What is required: Give the data again exactly, without its images.

Recorded information:
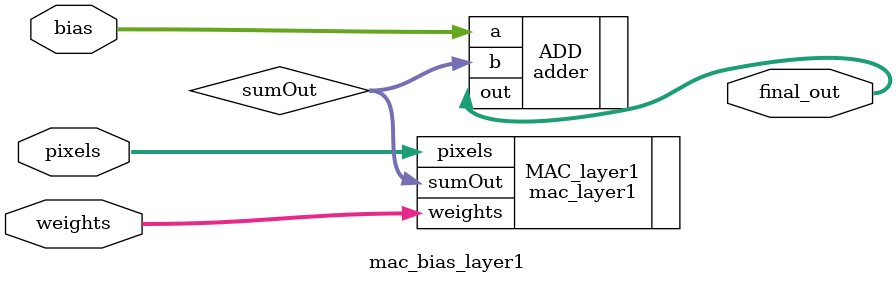
<source format=v>
`timescale 1ns / 1ps

  
module mac_bias_layer1(input wire [7:0] bias, input wire [(S-1):0] pixels, input wire [(S*width)-1:0] weights, output [7:0] final_out );
    parameter width= 8;
     parameter adder_layers=3;
        parameter S= 25;
    wire signed [7:0] sumOut;
    mac_layer1 MAC_layer1 (.sumOut(sumOut), .pixels(pixels), .weights(weights));
    adder #(.OUT_WIDTH(8), .INP_WIDTH(8)) ADD(.out(final_out), .a(bias), .b(sumOut));

endmodule
</source>
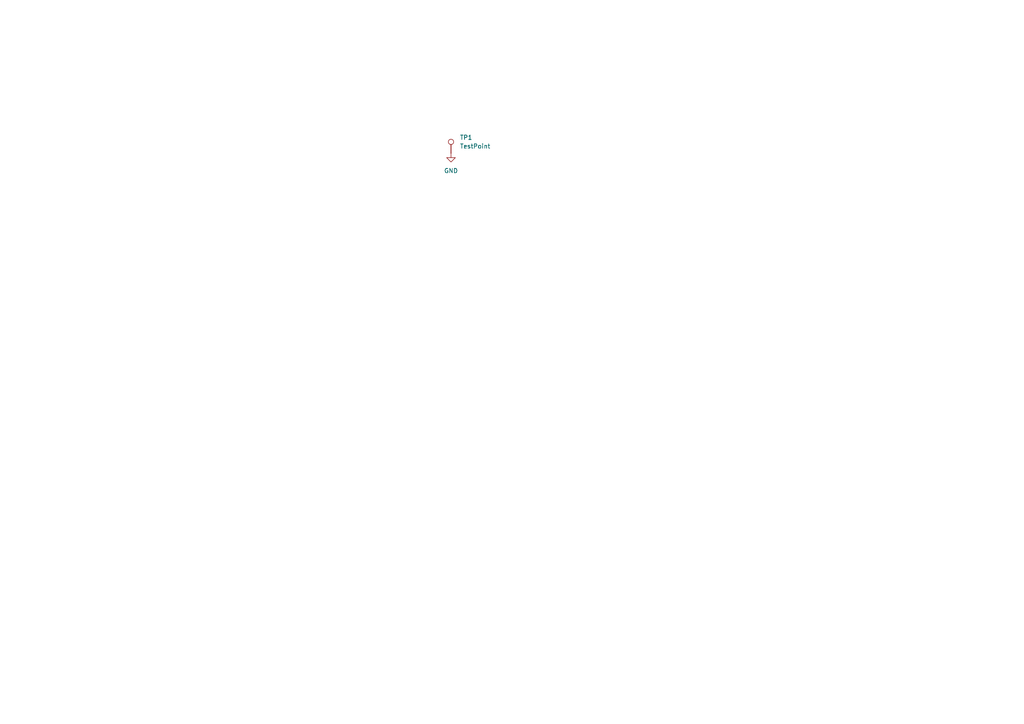
<source format=kicad_sch>
(kicad_sch (version 20230121) (generator eeschema)

  (uuid f14493d8-4422-4b6f-9860-204e96019a55)

  (paper "A4")

  


  (symbol (lib_id "power:GND") (at 130.81 44.45 0) (unit 1)
    (in_bom yes) (on_board yes) (dnp no) (fields_autoplaced)
    (uuid 17835896-5c91-4d8d-8b58-948b6b9fb33a)
    (property "Reference" "#PWR01" (at 130.81 50.8 0)
      (effects (font (size 1.27 1.27)) hide)
    )
    (property "Value" "GND" (at 130.81 49.53 0)
      (effects (font (size 1.27 1.27)))
    )
    (property "Footprint" "" (at 130.81 44.45 0)
      (effects (font (size 1.27 1.27)) hide)
    )
    (property "Datasheet" "" (at 130.81 44.45 0)
      (effects (font (size 1.27 1.27)) hide)
    )
    (pin "1" (uuid 5e0d4a7d-ce73-4171-9438-b39f7a9b51aa))
    (instances
      (project "bottom 40k wall"
        (path "/f14493d8-4422-4b6f-9860-204e96019a55"
          (reference "#PWR01") (unit 1)
        )
      )
    )
  )

  (symbol (lib_id "Connector:TestPoint") (at 130.81 44.45 0) (unit 1)
    (in_bom yes) (on_board yes) (dnp no) (fields_autoplaced)
    (uuid 5c12a477-54cb-4dd9-9d8d-0afe44aa5f31)
    (property "Reference" "TP1" (at 133.35 39.878 0)
      (effects (font (size 1.27 1.27)) (justify left))
    )
    (property "Value" "TestPoint" (at 133.35 42.418 0)
      (effects (font (size 1.27 1.27)) (justify left))
    )
    (property "Footprint" "TestPoint:TestPoint_THTPad_D1.0mm_Drill0.5mm" (at 135.89 44.45 0)
      (effects (font (size 1.27 1.27)) hide)
    )
    (property "Datasheet" "~" (at 135.89 44.45 0)
      (effects (font (size 1.27 1.27)) hide)
    )
    (pin "1" (uuid 40e77279-f790-48f0-b282-5f0a31ee11bf))
    (instances
      (project "bottom 40k wall"
        (path "/f14493d8-4422-4b6f-9860-204e96019a55"
          (reference "TP1") (unit 1)
        )
      )
    )
  )

  (sheet_instances
    (path "/" (page "1"))
  )
)

</source>
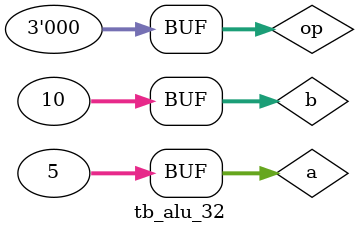
<source format=v>
module tb_alu_32();

	reg [31:0] a, b;
	wire [31:0] x;
	reg [2:0] op;
	wire c0,z0;
	
	alu_32 a0(x, c0, z0, a, b, op);

	initial begin
		a = 32'b00000000000000000000000000000101;
		b = 32'b00000000000000000000000000001010;
		//b = 32'b00001111000011110000111100001111;
		op = 3'b000;
		#50;
		$monitor("%3b\n%32b\n%32b\n= %32b", op, a, b, x);
		
		//op = op = 3'b111;
		//$monitor("%3b\n%32b\n%32b\n= %32b", op, a, b, x);
		//#50;
	end


// 000 and
// 001 or
// 010 add
// 110 subt
// 111 less

endmodule
</source>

Response to the task:
<source format=v>
`timescale 1ns / 1ps

  
module mac_bias_layer1(input wire [7:0] bias, input wire [(S-1):0] pixels, input wire [(S*width)-1:0] weights, output [7:0] final_out );
    parameter width= 8;
     parameter adder_layers=3;
        parameter S= 25;
    wire signed [7:0] sumOut;
    mac_layer1 MAC_layer1 (.sumOut(sumOut), .pixels(pixels), .weights(weights));
    adder #(.OUT_WIDTH(8), .INP_WIDTH(8)) ADD(.out(final_out), .a(bias), .b(sumOut));

endmodule
</source>
<source format=kicad_sch>
(kicad_sch (version 20230121) (generator eeschema)

  (uuid f14493d8-4422-4b6f-9860-204e96019a55)

  (paper "A4")

  


  (symbol (lib_id "power:GND") (at 130.81 44.45 0) (unit 1)
    (in_bom yes) (on_board yes) (dnp no) (fields_autoplaced)
    (uuid 17835896-5c91-4d8d-8b58-948b6b9fb33a)
    (property "Reference" "#PWR01" (at 130.81 50.8 0)
      (effects (font (size 1.27 1.27)) hide)
    )
    (property "Value" "GND" (at 130.81 49.53 0)
      (effects (font (size 1.27 1.27)))
    )
    (property "Footprint" "" (at 130.81 44.45 0)
      (effects (font (size 1.27 1.27)) hide)
    )
    (property "Datasheet" "" (at 130.81 44.45 0)
      (effects (font (size 1.27 1.27)) hide)
    )
    (pin "1" (uuid 5e0d4a7d-ce73-4171-9438-b39f7a9b51aa))
    (instances
      (project "bottom 40k wall"
        (path "/f14493d8-4422-4b6f-9860-204e96019a55"
          (reference "#PWR01") (unit 1)
        )
      )
    )
  )

  (symbol (lib_id "Connector:TestPoint") (at 130.81 44.45 0) (unit 1)
    (in_bom yes) (on_board yes) (dnp no) (fields_autoplaced)
    (uuid 5c12a477-54cb-4dd9-9d8d-0afe44aa5f31)
    (property "Reference" "TP1" (at 133.35 39.878 0)
      (effects (font (size 1.27 1.27)) (justify left))
    )
    (property "Value" "TestPoint" (at 133.35 42.418 0)
      (effects (font (size 1.27 1.27)) (justify left))
    )
    (property "Footprint" "TestPoint:TestPoint_THTPad_D1.0mm_Drill0.5mm" (at 135.89 44.45 0)
      (effects (font (size 1.27 1.27)) hide)
    )
    (property "Datasheet" "~" (at 135.89 44.45 0)
      (effects (font (size 1.27 1.27)) hide)
    )
    (pin "1" (uuid 40e77279-f790-48f0-b282-5f0a31ee11bf))
    (instances
      (project "bottom 40k wall"
        (path "/f14493d8-4422-4b6f-9860-204e96019a55"
          (reference "TP1") (unit 1)
        )
      )
    )
  )

  (sheet_instances
    (path "/" (page "1"))
  )
)

</source>
<source format=v>
module tb_alu_32();

	reg [31:0] a, b;
	wire [31:0] x;
	reg [2:0] op;
	wire c0,z0;
	
	alu_32 a0(x, c0, z0, a, b, op);

	initial begin
		a = 32'b00000000000000000000000000000101;
		b = 32'b00000000000000000000000000001010;
		//b = 32'b00001111000011110000111100001111;
		op = 3'b000;
		#50;
		$monitor("%3b\n%32b\n%32b\n= %32b", op, a, b, x);
		
		//op = op = 3'b111;
		//$monitor("%3b\n%32b\n%32b\n= %32b", op, a, b, x);
		//#50;
	end


// 000 and
// 001 or
// 010 add
// 110 subt
// 111 less

endmodule
</source>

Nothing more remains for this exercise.